A person undoubtedly perceives a “fatty” taste - but this sensation is not so clearly expressed as the standard tetrad “sweet-sour-bitter-salty” is usually distinguished.
In some people with impaired liver function (for example, after hepatitis ), taste, seeing fat can cause discomfort.
Hot
Main article: Burning Taste
Currently not the main tastes. The taste is associated with substances that stimulate the "thermal" receptors - ethanol , capsaicin (the active ingredient of red pepper ), piperine (the active ingredient of black pepper ) - they excite the branches of the trigeminal nerve and contribute to the "pure taste" sensation.
Cooling taste
Some substances (such as menthol ) can act on the TRPM8 protein found in cold receptors . That is why when they get on the tongue and mucous membranes of the mouth there is a feeling of a cooling taste [4] .
Tart
This taste is associated with the reception of tannins ( tannins in tea, in thorns , etc.). The mechanism of its occurrence is associated with the binding of tannins and proline- rich proteins [5] . With insufficiently developed terminology in individual social or language groups, this taste does not stand out and is assessed as a bitter variant.
Notes
- ↑ Bitrex - History of Bitrex
- ↑ Starch flavor: can rats taste an insoluble substance? (Taste of starch: can a rat determine the taste of an insoluble matter?)

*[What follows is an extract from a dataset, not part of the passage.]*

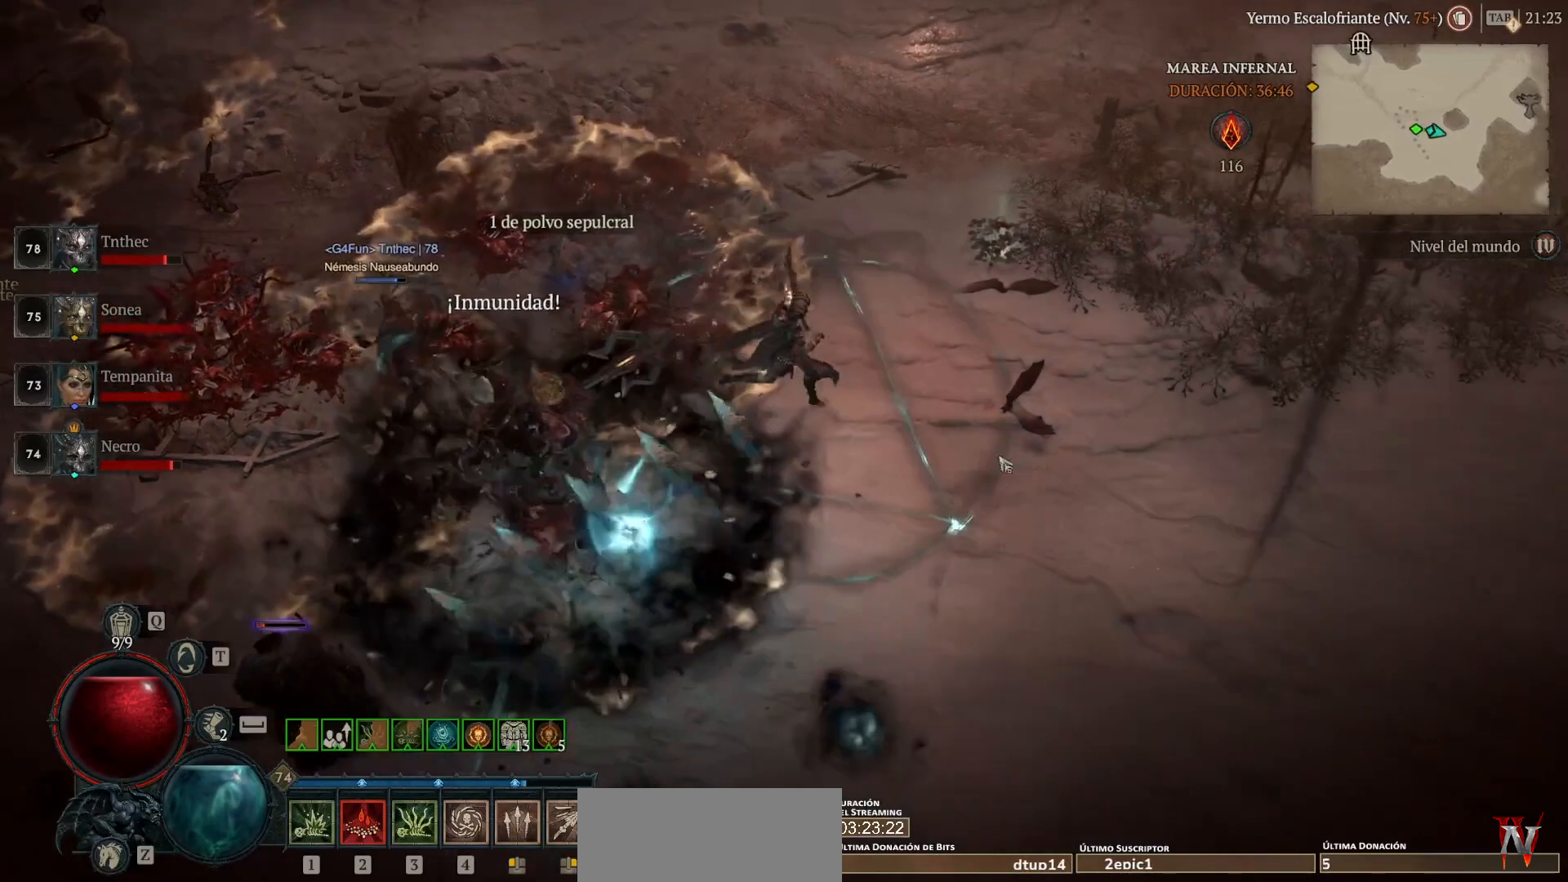
{"keys": [], "mouse": ["left", "mb4"], "events": []}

- ↑ Robert Krulwich. Sweet, Sour, Salty, Bitter ... and Umami . National Public Radio (November 5, 2007). Date of treatment February 19, 2015.
- ↑ The menthol receptor TRPM8 is the principal detector of environmental cold . Nature 448, 204—208 (12 July 2007)
- ↑ Turbidity as a Measure of Salivary Protein Reactions with Astringent Substances . Chem. Senses 27: 653–659, 2002
Links
- "Taste bud" for fatty foods found . BBC News (November 2, 2005). Date of treatment October 28, 2010. Archived February 26, 2012.